Assigned task:
Copy out the text of every record below line for line, with no changes, and leave the pictures out of your answer.

** Opening Data supplied block **

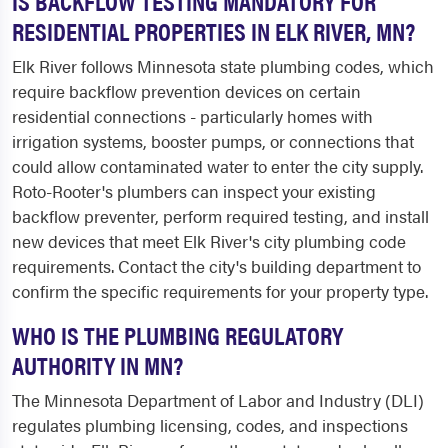
IS BACKFLOW TESTING MANDATORY FOR
RESIDENTIAL PROPERTIES IN ELK RIVER, MN?
Elk River follows Minnesota state plumbing codes, which
require backflow prevention devices on certain
residential connections - particularly homes with
irrigation systems, booster pumps, or connections that
could allow contaminated water to enter the city supply.
Roto-Rooter's plumbers can inspect your existing
backflow preventer, perform required testing, and install
new devices that meet Elk River's city plumbing code
requirements. Contact the city's building department to
confirm the specific requirements for your property type.
WHO IS THE PLUMBING REGULATORY
AUTHORITY IN MN?
The Minnesota Department of Labor and Industry (DLI)
regulates plumbing licensing, codes, and inspections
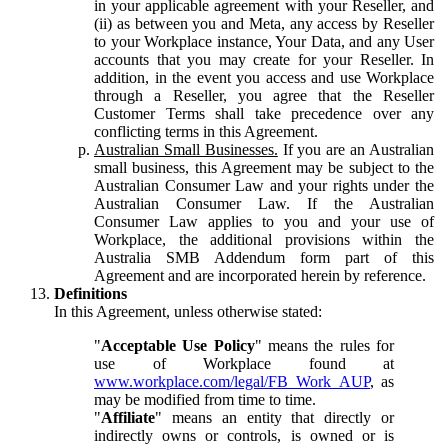
in your applicable agreement with your Reseller, and
(ii) as between you and Meta, any access by Reseller
to your Workplace instance, Your Data, and any User
accounts that you may create for your Reseller. In
addition, in the event you access and use Workplace
through a Reseller, you agree that the Reseller
Customer Terms shall take precedence over any
conflicting terms in this Agreement.
Australian Small Businesses.
If you are an Australian
small business, this Agreement may be subject to the
Australian Consumer Law and your rights under the
Australian Consumer Law. If the Australian
Consumer Law applies to you and your use of
Workplace, the additional provisions within the
Australia SMB Addendum form part of this
Agreement and are incorporated herein by reference.
Definitions
In this Agreement, unless otherwise stated:
"
Acceptable Use Policy
" means the rules for
use of Workplace found at
www.workplace.com/legal/FB_Work_AUP
, as
may be modified from time to time.
"
Affiliate
" means an entity that directly or
indirectly owns or controls, is owned or is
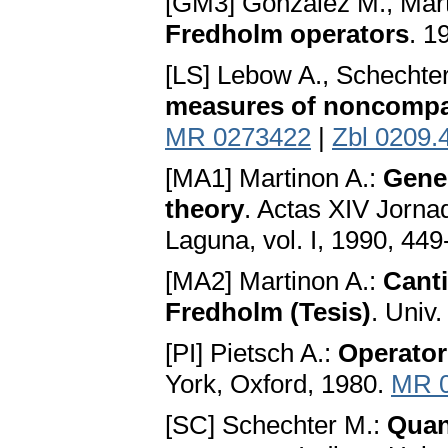
[GM3] Gonzalez M., Mart
Fredholm operators
. 1
[LS] Lebow A., Schechte
measures of noncomp
MR 0273422
|
Zbl 0209.
[MA1] Martinon A.:
Gener
theory
. Actas XIV Jorna
Laguna, vol. I, 1990, 44
[MA2] Martinon A.:
Canti
Fredholm (Tesis)
. Univ
[PI] Pietsch A.:
Operator
York, Oxford, 1980.
MR 
[SC] Schechter M.:
Quant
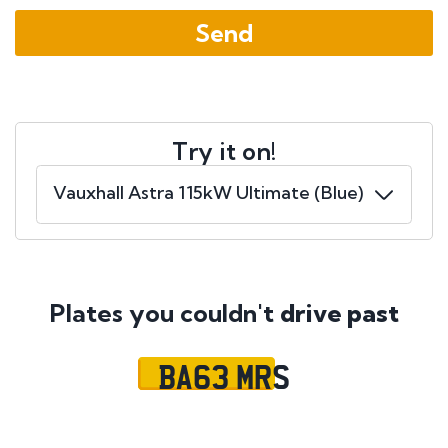
Try it on!
Plates you couldn't
drive past
BA63 MRS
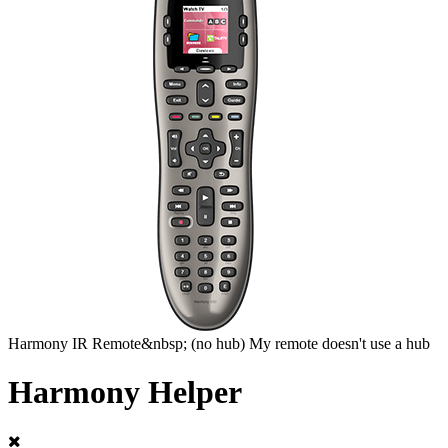
Harmony
IR Remote&nbsp;
(no hub)
My remote doesn't use a hub
Harmony Helper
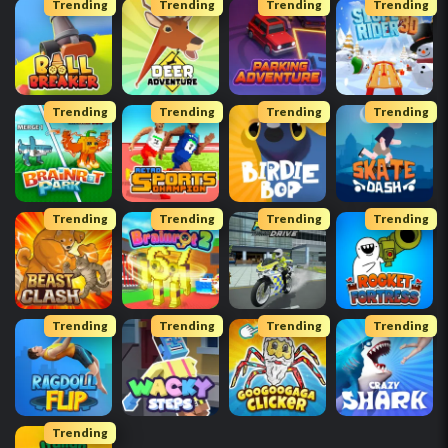
Trending
Trending
Trending
Trending
Trending
Trending
Trending
Trending
Trending
Trending
Trending
Trending
Trending
Trending
Trending
Trending
Trending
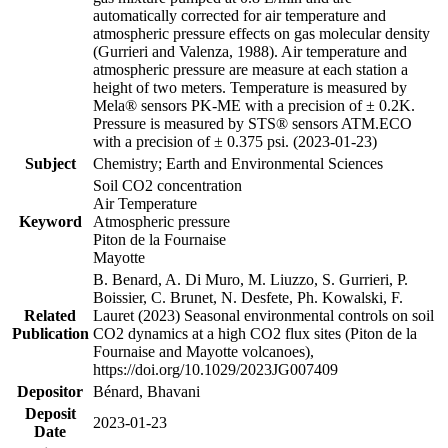
automatically corrected for air temperature and
atmospheric pressure effects on gas molecular density
(Gurrieri and Valenza, 1988). Air temperature and
atmospheric pressure are measure at each station a
height of two meters. Temperature is measured by
Mela® sensors PK-ME with a precision of ± 0.2K.
Pressure is measured by STS® sensors ATM.ECO
with a precision of ± 0.375 psi. (2023-01-23)
Subject
Chemistry; Earth and Environmental Sciences
Soil CO2 concentration
Air Temperature
Keyword
Atmospheric pressure
Piton de la Fournaise
Mayotte
B. Benard, A. Di Muro, M. Liuzzo, S. Gurrieri, P.
Boissier, C. Brunet, N. Desfete, Ph. Kowalski, F.
Related
Lauret (2023) Seasonal environmental controls on soil
Publication
CO2 dynamics at a high CO2 flux sites (Piton de la
Fournaise and Mayotte volcanoes),
https://doi.org/10.1029/2023JG007409
Depositor
Bénard, Bhavani
Deposit
2023-01-23
Date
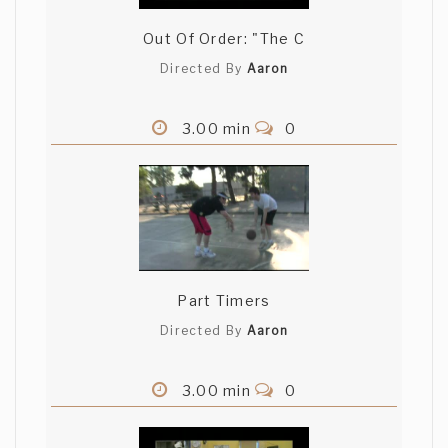
Out Of Order: "The C
Directed By
Aaron
3.00 min
0
Part Timers
Directed By
Aaron
3.00 min
0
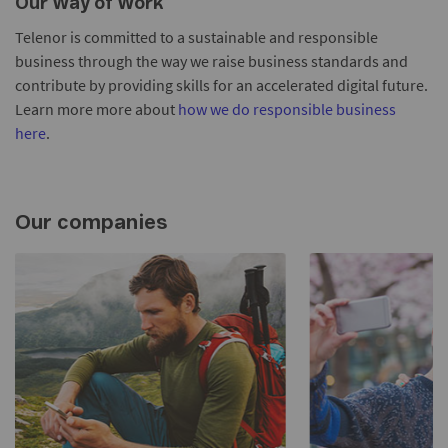
Our Way of Work
Telenor is committed to a sustainable and responsible
business through the way we raise business standards and
contribute by providing skills for an accelerated digital future.
Learn more more about
how we do responsible business
here
.
Our companies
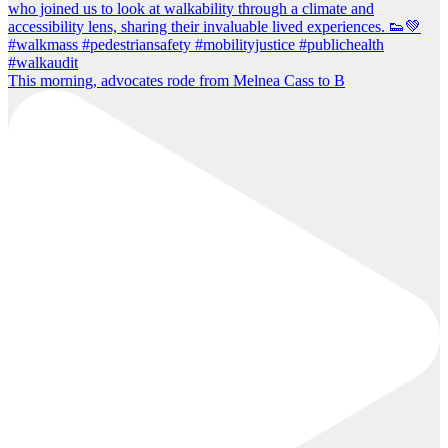
This morning, advocates rode from Melnea Cass to B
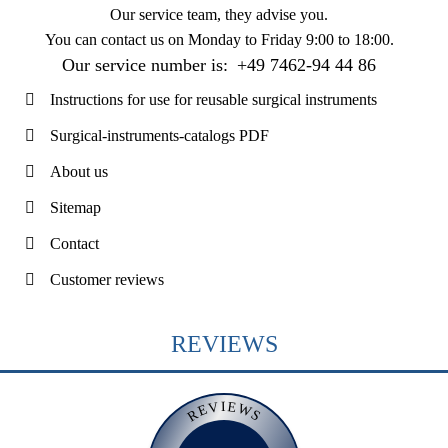
Our service team, they advise you.
You can contact us on
Monday to Friday 9:00 to 18:00
.
Our service number is:
+49 7462-94 44 86
Instructions for use for reusable surgical instruments
Surgical-instruments-catalogs PDF
About us
Sitemap
Contact
Customer reviews
REVIEWS
REVIEWS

** Closing Data supplied block **

Completed task:
IS BACKFLOW TESTING MANDATORY FOR
RESIDENTIAL PROPERTIES IN ELK RIVER, MN?
Elk River follows Minnesota state plumbing codes, which
require backflow prevention devices on certain
residential connections - particularly homes with
irrigation systems, booster pumps, or connections that
could allow contaminated water to enter the city supply.
Roto-Rooter's plumbers can inspect your existing
backflow preventer, perform required testing, and install
new devices that meet Elk River's city plumbing code
requirements. Contact the city's building department to
confirm the specific requirements for your property type.
WHO IS THE PLUMBING REGULATORY
AUTHORITY IN MN?
The Minnesota Department of Labor and Industry (DLI)
regulates plumbing licensing, codes, and inspections
in your applicable agreement with your Reseller, and
(ii) as between you and Meta, any access by Reseller
to your Workplace instance, Your Data, and any User
accounts that you may create for your Reseller. In
addition, in the event you access and use Workplace
through a Reseller, you agree that the Reseller
Customer Terms shall take precedence over any
conflicting terms in this Agreement.
Australian Small Businesses.
If you are an Australian
small business, this Agreement may be subject to the
Australian Consumer Law and your rights under the
Australian Consumer Law. If the Australian
Consumer Law applies to you and your use of
Workplace, the additional provisions within the
Australia SMB Addendum form part of this
Agreement and are incorporated herein by reference.
Definitions
In this Agreement, unless otherwise stated:
"
Acceptable Use Policy
" means the rules for
use of Workplace found at
www.workplace.com/legal/FB_Work_AUP
, as
may be modified from time to time.
"
Affiliate
" means an entity that directly or
indirectly owns or controls, is owned or is
[GM3] Gonzalez M., Mart
Fredholm operators
. 1
[LS] Lebow A., Schechte
measures of noncomp
MR 0273422
|
Zbl 0209.
[MA1] Martinon A.:
Gener
theory
. Actas XIV Jorna
Laguna, vol. I, 1990, 44
[MA2] Martinon A.:
Canti
Fredholm (Tesis)
. Univ
[PI] Pietsch A.:
Operator
York, Oxford, 1980.
MR 
[SC] Schechter M.:
Quant
Try it on!
Plates you couldn't
drive past
BA63 MRS
Harmony
IR Remote&nbsp;
(no hub)
My remote doesn't use a hub
Harmony Helper
Trending
Trending
Trending
Trending
Trending
Trending
Trending
Trending
Trending
Trending
Trending
Trending
Trending
Trending
Trending
Trending
Trending
automatically corrected for air temperature and
atmospheric pressure effects on gas molecular density
(Gurrieri and Valenza, 1988). Air temperature and
atmospheric pressure are measure at each station a
height of two meters. Temperature is measured by
Mela® sensors PK-ME with a precision of ± 0.2K.
Pressure is measured by STS® sensors ATM.ECO
with a precision of ± 0.375 psi. (2023-01-23)
Subject
Chemistry; Earth and Environmental Sciences
Soil CO2 concentration
Air Temperature
Keyword
Atmospheric pressure
Piton de la Fournaise
Mayotte
B. Benard, A. Di Muro, M. Liuzzo, S. Gurrieri, P.
Boissier, C. Brunet, N. Desfete, Ph. Kowalski, F.
Related
Lauret (2023) Seasonal environmental controls on soil
Publication
CO2 dynamics at a high CO2 flux sites (Piton de la
Fournaise and Mayotte volcanoes),
https://doi.org/10.1029/2023JG007409
Depositor
Bénard, Bhavani
Deposit
2023-01-23
Date
Out Of Order: "The C
Directed By
Aaron
3.00 min
0
Part Timers
Directed By
Aaron
3.00 min
0
Our Way of Work
Telenor is committed to a sustainable and responsible
business through the way we raise business standards and
contribute by providing skills for an accelerated digital future.
Learn more more about
how we do responsible business
here
.
Our companies
This morning, advocates rode from Melnea Cass to B
Our service team, they advise you.
You can contact us on
Monday to Friday 9:00 to 18:00
.
Our service number is:
+49 7462-94 44 86
Instructions for use for reusable surgical instruments
Surgical-instruments-catalogs PDF
About us
Sitemap
Contact
Customer reviews
REVIEWS
REVIEWS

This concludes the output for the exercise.